Francis noted how Jesus gave the pair time to go deep and look at the the bitterness that had enveloped them.
The result, he said, is a “refrain of human existence: ‘We had hoped. But we had hoped. But …’”
“How much sadness, how many defeats, how many failures exist in the life of every person,” the pope said. “Deep down, all of us are a bit like these two disciples. How many times in life we’ve hoped for something. How many times we’ve felt just a step away from happiness only to find ourselves deceived, cast down.
“But Jesus walks. Jesus walks with everyone who is discouraged … and he manages to give hope.”
Francis said that Jesus spoke with the disciples through Scripture, which does not contain stories of “easy heroism.”
“True hope never comes cheap,” he said.
Though this encounter with the disciples is brief, the pope continued, it reflects the mission of the Church, to “listen to each one’s story … to then offer the Word of life.”
The pope added:
“All of us in our lives have had difficult, dark moments, moments in which we walked in sadness, in deep thought, without a clear vision of the future, with nothing but a wall rising before us. And Jesus is always there with us to give us hope, to inflame our hearts and say, ‘Keep going. I’m with you.
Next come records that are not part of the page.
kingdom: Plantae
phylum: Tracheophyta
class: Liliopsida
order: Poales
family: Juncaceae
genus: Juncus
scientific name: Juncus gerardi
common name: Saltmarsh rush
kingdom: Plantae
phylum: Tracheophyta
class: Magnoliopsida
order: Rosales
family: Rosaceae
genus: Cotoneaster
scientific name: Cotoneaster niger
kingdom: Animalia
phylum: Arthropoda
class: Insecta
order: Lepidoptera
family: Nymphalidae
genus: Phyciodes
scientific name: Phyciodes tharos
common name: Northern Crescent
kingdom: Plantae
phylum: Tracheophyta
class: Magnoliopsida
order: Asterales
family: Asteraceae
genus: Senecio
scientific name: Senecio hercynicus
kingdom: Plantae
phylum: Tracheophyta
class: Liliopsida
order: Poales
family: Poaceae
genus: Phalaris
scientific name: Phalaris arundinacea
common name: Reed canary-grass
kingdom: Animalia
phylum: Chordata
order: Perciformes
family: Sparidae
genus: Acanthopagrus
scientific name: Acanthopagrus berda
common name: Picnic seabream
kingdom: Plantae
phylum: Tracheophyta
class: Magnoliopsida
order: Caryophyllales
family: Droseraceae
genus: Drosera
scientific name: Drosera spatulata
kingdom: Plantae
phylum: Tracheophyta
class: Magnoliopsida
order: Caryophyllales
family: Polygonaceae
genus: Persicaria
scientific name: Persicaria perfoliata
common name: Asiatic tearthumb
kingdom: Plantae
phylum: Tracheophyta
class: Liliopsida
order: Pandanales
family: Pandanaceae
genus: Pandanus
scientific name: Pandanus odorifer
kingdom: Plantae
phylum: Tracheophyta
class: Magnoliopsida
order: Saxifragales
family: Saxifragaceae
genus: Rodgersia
Keep going.’ “The secret of the road that leads to Emmaus is all of this: That also in the midst of apparent contradictions, we continue to be loved, and that God will never stop loving us. God will walk with us always, always, even in the most painful moments, in the ugliest moments, in the moments of failure: there the Lord is present. And this is our hope. Let us go forward with this hope, because he is beside us, walking with us. Always.”